* _СПИСОК ЗАДАНИЙ_
**1)** Согласно отрывку о Бренгвине и Кольвиц, чем прежде всего Кольвиц достигает нужного ей результата?
**2)** Напишите продолжение отрывка о Бренгвине и Кольвиц, начиная сразу после его последнего предложения.

* _ФРАГМЕНТ ТЕКСТА_
= = = = = = =

Или возьмите Бренгвина, его гигантский индустриальный лейзаж; эти почти скульптурные гравюры полны песней о труде, и, мне кажется, я не ошибусь, если скажу, что многие из них стоят выше даже знаменитых скульптур Менье.
Свою замечательную музыку трудовых усилий Бренгвин создает в реалистических тонах. Но, конечно, непосредственное отражение натуры никогда не даст вам ничего подобного; вам никогда в голову не придет в качестве похвалы Бренгвину сказать: это очень точно копирует действительность! Нет, это лучше того, что послужило натурой, это крепче, чем куски, взятые прямо из действительности. Притом «аранжировка» у Бренгвина не сценическая, а чисто живописная. Каждая отдельная гравюра Бренгвина есть совершенно крепкое целое, каждый штрих, каждое пятно стоит на своем месте, как в хорошей музыкальной композиции, и все вместе, как трубный хорал, поднимают великую весть о созидательном труде.
Приближаясь к нашему времени, мы видим все ту же общую линию у крепчайших художников — тех, перед которыми, конечно, остановится всякий, как перед главными представителями западного революционного искусства.
Возьмите Кэте Кольвиц. Эта изумительная проповедница карандашом уже в пожилые годы изменяет свою манеру; в самом начале манера ее была, так сказать, художественно утрированным реализмом, а к концу все более и более преобладают чисто плакатные задачи. Кольвиц хочет достигнуть того, чтобы при первом взгляде на ее картину тоска хватала вас за сердце, слезы подступали к вашему горлу. Она великий агитатор. Не только сюжетом, не только необычайной, так сказать, физиологической правдивостью известных черт достигает она этого результата, — нет, она достигает его прежде всего необычайной экономностью своих средств. В отличие от действительности она не позволяет вам теряться в ненужных деталях и говорит только то, что требуется тенденцией, которая есть самое существенное в современности; но зато все, что этой тенденцией требуется, она говорит с величайшей выпуклостью.

= = = = = = =

* _ИСХОДНЫЕ ЗАПИСИ_

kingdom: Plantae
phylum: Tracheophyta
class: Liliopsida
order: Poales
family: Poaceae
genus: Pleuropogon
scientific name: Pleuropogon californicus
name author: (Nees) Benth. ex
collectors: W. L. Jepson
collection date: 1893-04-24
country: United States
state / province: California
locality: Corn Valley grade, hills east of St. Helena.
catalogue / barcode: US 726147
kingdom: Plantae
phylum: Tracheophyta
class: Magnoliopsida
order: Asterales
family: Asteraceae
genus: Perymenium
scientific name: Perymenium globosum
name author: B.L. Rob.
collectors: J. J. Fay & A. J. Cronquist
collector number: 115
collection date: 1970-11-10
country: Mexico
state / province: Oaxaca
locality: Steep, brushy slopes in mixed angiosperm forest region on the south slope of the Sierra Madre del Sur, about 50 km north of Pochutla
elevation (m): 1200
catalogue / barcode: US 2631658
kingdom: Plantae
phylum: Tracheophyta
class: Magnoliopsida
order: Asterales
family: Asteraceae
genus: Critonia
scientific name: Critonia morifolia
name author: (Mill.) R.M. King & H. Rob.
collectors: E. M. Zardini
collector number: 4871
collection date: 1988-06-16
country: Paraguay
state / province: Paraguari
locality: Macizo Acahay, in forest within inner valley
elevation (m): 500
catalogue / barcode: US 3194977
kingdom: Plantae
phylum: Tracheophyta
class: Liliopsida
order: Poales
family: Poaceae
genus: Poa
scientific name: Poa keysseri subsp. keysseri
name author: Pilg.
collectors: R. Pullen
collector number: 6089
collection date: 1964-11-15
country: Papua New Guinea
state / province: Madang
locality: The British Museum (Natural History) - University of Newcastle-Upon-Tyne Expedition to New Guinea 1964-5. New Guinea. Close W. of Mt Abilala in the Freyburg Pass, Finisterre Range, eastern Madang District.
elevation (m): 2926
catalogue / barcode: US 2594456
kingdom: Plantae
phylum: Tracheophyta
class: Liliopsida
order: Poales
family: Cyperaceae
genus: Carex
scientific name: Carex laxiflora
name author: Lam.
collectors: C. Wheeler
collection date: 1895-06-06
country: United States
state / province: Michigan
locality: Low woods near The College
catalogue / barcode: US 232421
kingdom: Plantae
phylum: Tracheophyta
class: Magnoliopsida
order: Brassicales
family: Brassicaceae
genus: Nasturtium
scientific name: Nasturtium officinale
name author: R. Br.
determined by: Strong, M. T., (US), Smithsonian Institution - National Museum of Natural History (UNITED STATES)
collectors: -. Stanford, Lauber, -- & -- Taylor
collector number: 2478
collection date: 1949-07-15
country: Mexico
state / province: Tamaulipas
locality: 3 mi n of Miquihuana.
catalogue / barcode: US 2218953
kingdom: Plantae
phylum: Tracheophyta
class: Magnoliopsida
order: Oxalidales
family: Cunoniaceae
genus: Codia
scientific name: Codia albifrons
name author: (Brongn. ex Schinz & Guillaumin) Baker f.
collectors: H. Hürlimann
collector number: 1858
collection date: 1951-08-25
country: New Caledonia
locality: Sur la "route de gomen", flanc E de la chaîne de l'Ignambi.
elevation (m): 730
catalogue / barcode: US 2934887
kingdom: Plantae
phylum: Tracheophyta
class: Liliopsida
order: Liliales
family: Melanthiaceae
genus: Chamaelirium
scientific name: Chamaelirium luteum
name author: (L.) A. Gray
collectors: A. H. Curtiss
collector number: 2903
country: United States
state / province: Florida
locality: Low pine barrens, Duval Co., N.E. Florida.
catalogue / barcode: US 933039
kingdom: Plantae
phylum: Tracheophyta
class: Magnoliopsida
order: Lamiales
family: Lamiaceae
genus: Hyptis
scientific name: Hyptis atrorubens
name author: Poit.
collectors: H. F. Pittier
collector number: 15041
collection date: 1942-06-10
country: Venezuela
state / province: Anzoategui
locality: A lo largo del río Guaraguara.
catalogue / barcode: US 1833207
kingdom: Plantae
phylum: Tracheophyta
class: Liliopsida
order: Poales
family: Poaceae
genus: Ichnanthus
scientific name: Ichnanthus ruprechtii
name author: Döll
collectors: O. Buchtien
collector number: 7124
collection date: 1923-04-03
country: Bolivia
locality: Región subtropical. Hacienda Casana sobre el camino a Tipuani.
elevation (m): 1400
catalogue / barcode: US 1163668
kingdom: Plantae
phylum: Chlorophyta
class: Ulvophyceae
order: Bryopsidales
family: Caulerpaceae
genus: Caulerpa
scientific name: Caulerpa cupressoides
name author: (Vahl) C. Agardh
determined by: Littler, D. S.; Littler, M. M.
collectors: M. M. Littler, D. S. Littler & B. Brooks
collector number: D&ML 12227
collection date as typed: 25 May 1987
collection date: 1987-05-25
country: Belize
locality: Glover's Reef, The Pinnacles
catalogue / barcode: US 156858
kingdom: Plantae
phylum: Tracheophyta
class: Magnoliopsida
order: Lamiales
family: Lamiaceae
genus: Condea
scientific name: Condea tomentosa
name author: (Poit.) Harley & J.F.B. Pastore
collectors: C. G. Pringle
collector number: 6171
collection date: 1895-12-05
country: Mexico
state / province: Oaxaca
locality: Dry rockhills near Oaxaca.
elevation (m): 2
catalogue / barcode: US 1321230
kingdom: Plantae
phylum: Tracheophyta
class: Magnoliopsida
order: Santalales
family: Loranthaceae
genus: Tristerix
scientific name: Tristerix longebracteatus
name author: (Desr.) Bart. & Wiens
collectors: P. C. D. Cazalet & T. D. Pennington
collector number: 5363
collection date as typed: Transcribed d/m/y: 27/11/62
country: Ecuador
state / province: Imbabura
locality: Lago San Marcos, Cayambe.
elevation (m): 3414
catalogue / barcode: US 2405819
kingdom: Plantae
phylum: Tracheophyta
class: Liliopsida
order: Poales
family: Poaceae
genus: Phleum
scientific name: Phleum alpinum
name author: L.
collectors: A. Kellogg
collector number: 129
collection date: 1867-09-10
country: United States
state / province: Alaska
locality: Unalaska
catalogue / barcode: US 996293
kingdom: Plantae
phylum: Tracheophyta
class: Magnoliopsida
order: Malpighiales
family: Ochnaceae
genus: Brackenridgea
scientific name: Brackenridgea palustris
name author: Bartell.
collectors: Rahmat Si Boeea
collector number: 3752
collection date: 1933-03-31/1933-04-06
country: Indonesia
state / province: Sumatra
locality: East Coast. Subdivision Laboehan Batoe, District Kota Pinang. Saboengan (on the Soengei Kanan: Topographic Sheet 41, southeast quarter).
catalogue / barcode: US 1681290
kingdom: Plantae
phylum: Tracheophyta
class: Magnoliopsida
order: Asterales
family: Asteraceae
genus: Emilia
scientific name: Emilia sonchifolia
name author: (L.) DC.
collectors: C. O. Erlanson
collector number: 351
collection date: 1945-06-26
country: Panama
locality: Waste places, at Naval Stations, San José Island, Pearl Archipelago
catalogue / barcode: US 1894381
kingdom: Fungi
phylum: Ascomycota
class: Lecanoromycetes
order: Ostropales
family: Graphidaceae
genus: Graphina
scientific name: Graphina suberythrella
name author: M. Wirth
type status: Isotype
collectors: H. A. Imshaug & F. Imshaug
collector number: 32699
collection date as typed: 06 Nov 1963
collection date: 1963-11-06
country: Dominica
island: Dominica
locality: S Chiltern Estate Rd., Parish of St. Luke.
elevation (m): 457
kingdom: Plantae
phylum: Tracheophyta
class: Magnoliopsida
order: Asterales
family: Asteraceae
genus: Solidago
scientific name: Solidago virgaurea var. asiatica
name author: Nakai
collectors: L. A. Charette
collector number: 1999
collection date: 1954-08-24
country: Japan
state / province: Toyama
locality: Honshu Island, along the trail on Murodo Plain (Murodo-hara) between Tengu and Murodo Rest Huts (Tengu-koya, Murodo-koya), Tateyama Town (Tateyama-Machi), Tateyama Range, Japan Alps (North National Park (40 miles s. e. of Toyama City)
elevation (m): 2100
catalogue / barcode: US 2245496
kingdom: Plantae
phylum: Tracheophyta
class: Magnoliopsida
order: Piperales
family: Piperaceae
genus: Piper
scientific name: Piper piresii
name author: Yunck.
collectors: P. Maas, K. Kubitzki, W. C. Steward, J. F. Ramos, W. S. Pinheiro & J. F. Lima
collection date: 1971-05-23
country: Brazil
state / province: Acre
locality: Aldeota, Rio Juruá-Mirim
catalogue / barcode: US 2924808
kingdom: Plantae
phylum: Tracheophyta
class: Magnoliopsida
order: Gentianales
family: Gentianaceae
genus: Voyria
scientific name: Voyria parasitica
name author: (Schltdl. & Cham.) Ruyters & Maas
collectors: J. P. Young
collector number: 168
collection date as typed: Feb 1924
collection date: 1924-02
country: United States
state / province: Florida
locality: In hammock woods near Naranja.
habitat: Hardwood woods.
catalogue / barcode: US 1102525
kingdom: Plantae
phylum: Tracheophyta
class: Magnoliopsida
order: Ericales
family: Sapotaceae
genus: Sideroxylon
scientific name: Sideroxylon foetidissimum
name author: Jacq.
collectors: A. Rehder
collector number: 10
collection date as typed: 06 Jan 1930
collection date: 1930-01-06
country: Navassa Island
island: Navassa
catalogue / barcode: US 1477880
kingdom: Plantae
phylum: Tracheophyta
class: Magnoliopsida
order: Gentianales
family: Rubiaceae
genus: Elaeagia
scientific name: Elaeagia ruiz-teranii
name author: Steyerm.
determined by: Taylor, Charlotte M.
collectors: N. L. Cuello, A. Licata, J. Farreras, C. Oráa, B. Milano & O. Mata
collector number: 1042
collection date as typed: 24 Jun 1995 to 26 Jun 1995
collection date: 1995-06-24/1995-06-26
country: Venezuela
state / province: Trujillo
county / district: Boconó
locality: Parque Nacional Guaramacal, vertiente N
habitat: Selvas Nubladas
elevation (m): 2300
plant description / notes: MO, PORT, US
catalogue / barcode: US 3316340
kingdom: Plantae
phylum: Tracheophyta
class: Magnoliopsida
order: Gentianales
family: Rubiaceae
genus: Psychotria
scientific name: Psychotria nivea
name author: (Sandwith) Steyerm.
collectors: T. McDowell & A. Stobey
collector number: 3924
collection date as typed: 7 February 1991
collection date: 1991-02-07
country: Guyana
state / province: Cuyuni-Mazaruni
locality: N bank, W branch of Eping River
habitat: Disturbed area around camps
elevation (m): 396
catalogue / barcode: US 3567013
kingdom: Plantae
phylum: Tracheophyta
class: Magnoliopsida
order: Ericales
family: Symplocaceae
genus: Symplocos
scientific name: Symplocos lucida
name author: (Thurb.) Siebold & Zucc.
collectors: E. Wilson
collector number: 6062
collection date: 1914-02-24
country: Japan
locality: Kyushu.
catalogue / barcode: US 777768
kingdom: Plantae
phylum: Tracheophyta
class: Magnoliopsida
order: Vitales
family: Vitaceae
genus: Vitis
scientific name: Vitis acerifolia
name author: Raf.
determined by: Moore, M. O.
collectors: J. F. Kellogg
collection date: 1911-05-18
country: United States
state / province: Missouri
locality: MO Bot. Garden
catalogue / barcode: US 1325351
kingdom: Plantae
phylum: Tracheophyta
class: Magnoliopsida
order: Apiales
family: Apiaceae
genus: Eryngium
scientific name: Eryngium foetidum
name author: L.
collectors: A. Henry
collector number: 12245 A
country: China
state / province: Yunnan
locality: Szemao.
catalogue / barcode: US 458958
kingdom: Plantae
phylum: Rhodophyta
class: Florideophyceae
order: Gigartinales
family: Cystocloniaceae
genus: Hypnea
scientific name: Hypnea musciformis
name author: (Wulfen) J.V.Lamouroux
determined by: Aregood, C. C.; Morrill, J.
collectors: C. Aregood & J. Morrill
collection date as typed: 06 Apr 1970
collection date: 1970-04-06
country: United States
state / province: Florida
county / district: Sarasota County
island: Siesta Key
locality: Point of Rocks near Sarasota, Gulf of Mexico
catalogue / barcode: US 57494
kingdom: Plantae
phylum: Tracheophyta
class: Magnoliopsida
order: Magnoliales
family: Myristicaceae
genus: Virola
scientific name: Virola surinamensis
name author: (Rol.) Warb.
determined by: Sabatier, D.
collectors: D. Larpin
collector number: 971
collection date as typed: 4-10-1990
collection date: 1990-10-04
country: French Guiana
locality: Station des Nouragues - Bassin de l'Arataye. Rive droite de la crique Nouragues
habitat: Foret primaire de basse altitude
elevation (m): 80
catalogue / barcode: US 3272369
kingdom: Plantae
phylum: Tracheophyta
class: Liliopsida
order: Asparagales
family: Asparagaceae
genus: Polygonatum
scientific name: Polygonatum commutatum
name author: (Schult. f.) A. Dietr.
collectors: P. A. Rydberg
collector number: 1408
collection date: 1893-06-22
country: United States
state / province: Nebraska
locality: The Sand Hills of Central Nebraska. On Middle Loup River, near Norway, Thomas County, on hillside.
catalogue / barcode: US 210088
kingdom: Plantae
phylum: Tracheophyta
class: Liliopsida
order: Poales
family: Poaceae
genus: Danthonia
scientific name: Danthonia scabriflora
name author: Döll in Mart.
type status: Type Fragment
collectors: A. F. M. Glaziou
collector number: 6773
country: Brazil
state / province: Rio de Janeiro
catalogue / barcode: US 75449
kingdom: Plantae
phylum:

= = = = = = =

* _ОТВЕТЫ К ЗАДАНИЯМ_
**1)** Прежде всего необычайной экономностью своих средств.

**2)**
Возьмите Мазереля, его графику и его акварели. Этот художник с нежным сердцем, чуткий гуманист, ранен, истерзан современным капиталистическим городом и его противоречиями. Город рисуется ему как тьма, искусно освещенная соблазнительными огнями, он рисуется ему как сплошное сплетение жестокостей, лжи, порока, роскоши, попирающей нищету. И во всех своих акварелях он изображает не то, что каждый может более или менее поверхностным взглядом увидеть на улицах Парижа, а тот свой, внутри его родившийся город, который на самом деле художественно более похож на действительный город, чем те случайные лики этого города, которые каждый из нас может наблюдать и которые художник–реалист в наивном смысле этого слова может изображать в разных этюдах и эскизах. Я уже не говорю о графике Мазереля, где белые и черные пятна по самому свойству своего языка, как употребляет его Мазерель, дают тон того увиденного художником мрачного мира, в котором не то разгорается, не то догорает жажда социального света.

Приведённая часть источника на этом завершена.